To halt the spread of COVID-19, several vaccines are under clinical trials. But, only a few of them have reached the level of approval, which included Pfizer and BioNtech’s vaccine. So now, it seems like several other vaccinations are making their way to be there in the market to save humanity.
For this purpose, a new vaccine is planning to be here. But, for now, it has just cleared its initial levels. Ad26.COV2.S is a recombinant, replication-incompetent adenovirus serotype 26 (Ad26) vector encoding a full-length and stabilized SARS-CoV-2 spike protein. Ad26 vector has been the key element in vaccination against the Ebola Virus.
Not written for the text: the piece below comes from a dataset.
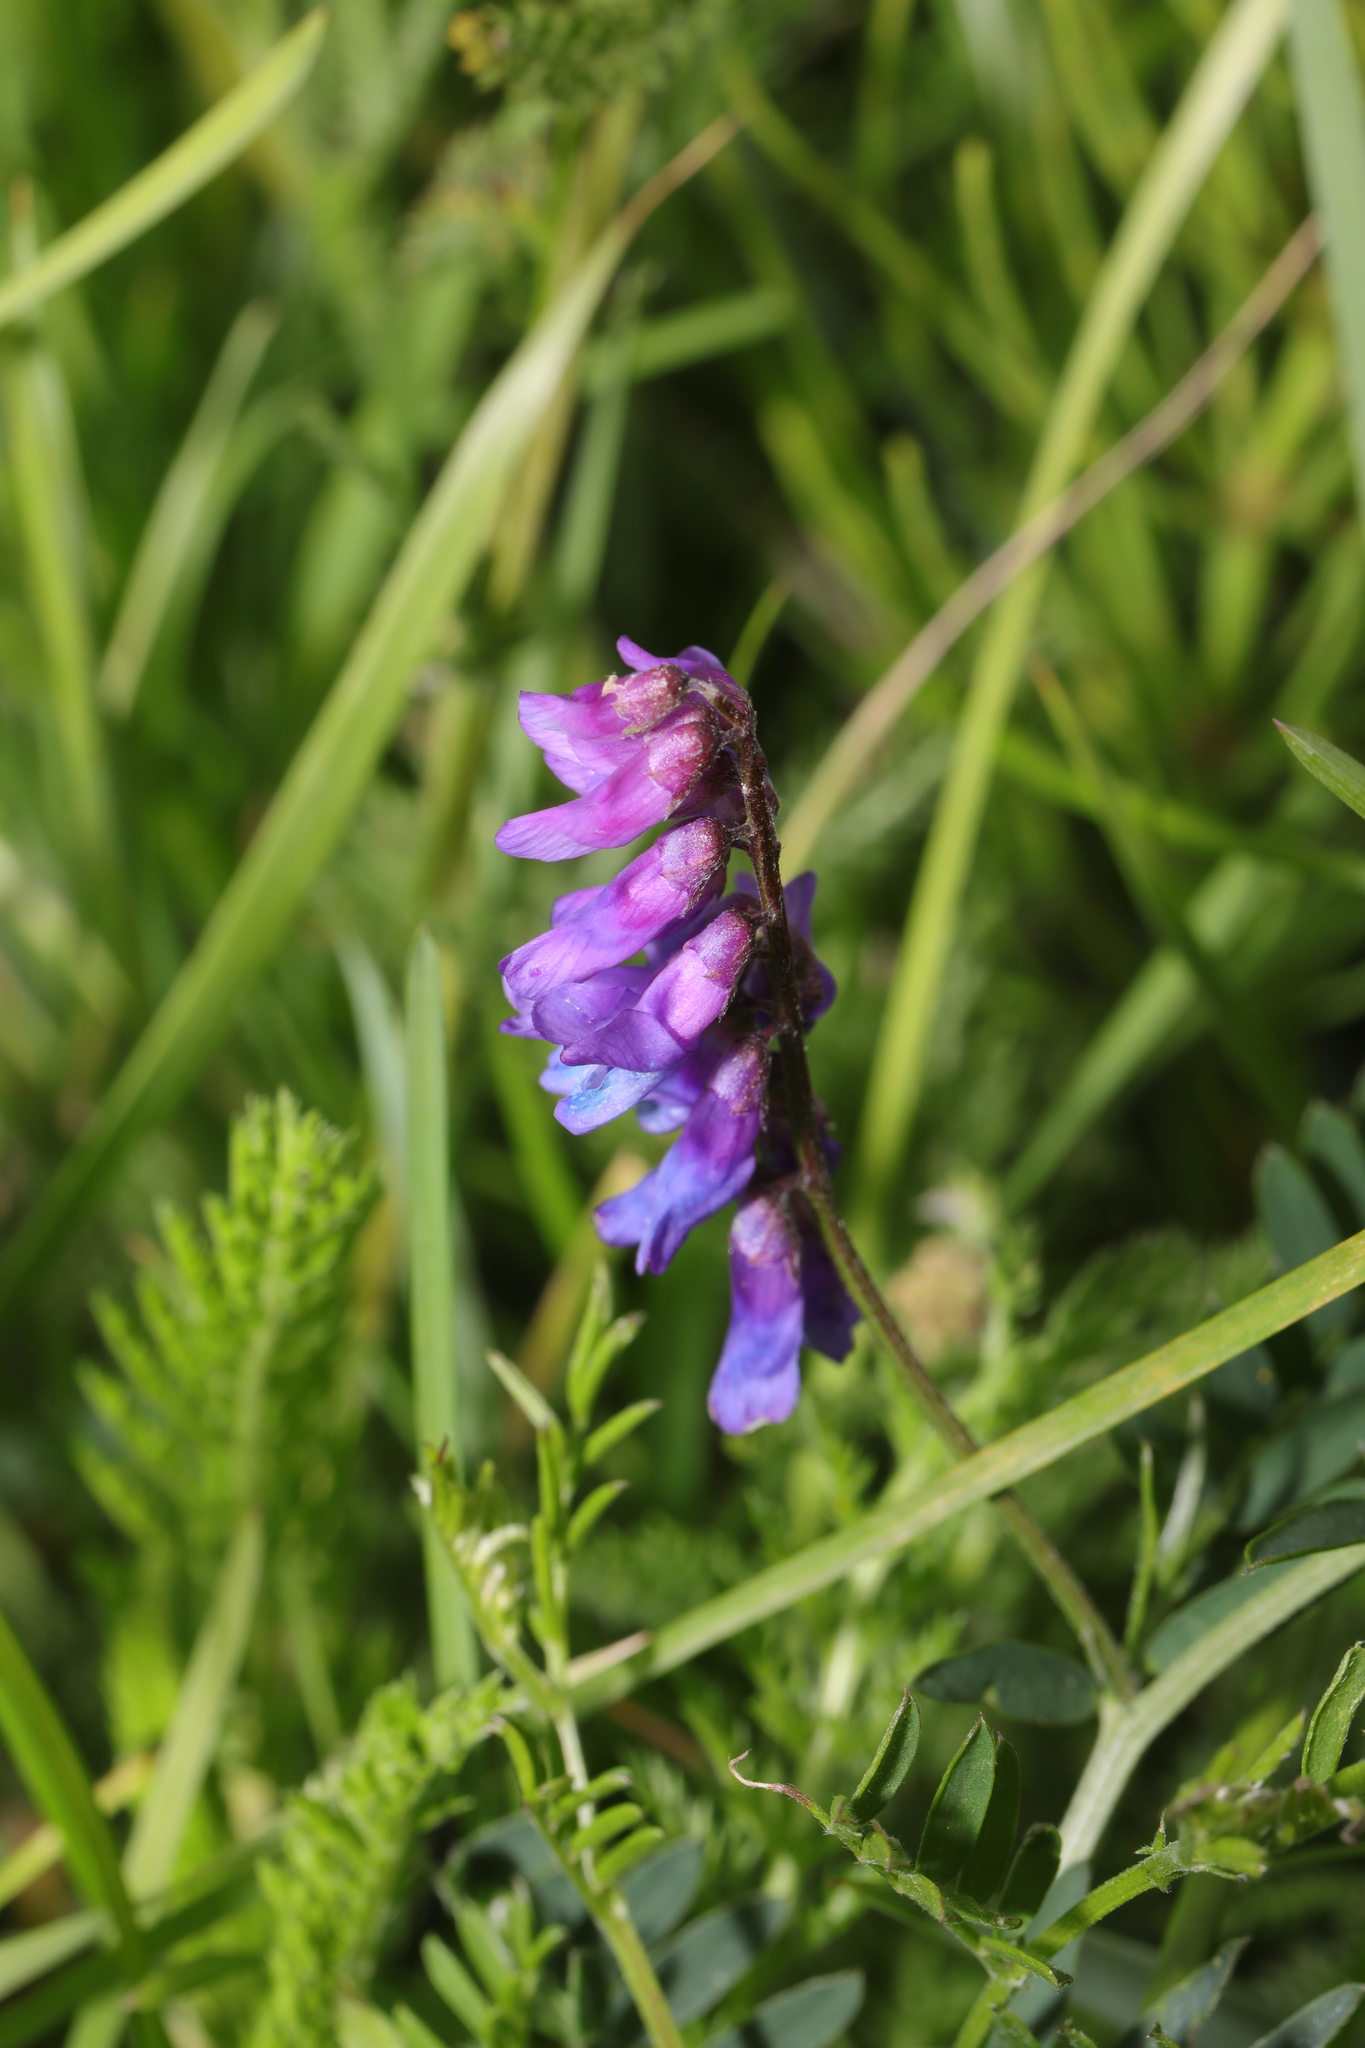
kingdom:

The study on Adenovirus Serotype 26 vector, published by The New England Journal of Medicine this Wednesday. The study showed the results of its initial trial, i.e., phase 1 to 2a.
The trial started on June 22, 2020, at multiple centers in Belgium and the US. The study design was placebo. The trial included two groups of healthy adults. The first group, which had individuals between the ages of 18 and 55, was named Cohort 1. The second group, which had 65 years or older, was named Cohort 3.
Both the cohorts received either a low dose comprised of 5×10^10 viral particles or a high dosage of 1×10^11 viral particles per mm.
After the IM administration of Ad26 vector-based shots, volunteers faced fatigue, headache, myalgia, and injection-site pain. Among these effects, the most frequent one was fever.
Although the participants from both cohorts experienced them, individuals from cohort 3 were less affected. Similarly, those with low dosages exhibited less systemic adverse events.
Result Of Trial
Now, let’s discuss the trial part we have been patiently waiting for a long time. Yes, the effect of the vaccine. According to the study, after the 29th day of the first dosage, approximately 90% of individuals developed neutralizing antibody titers. This stat reached up to 100% by the 57th day of administration which remained stable at least by 71. The second dose increased the titer by 0.3, i.e., from 2.6 to 2.9.
Other than the neutralizing antibody titers, helper T cells were also detected. On the 14th day of the trial, 76 to 83% of cohort 1 and 60 to 67% of people from cohort 3 developed CD4+T cells. CD8+T cells were also there in both cohorts but to a lesser extent in the 3rd one.
To conclude, the Ad26.COV2-S vaccine seems safe to produce an immune response against SARS-CoV-2. This vaccine is proving to be among the best COVID-19 Vaccines.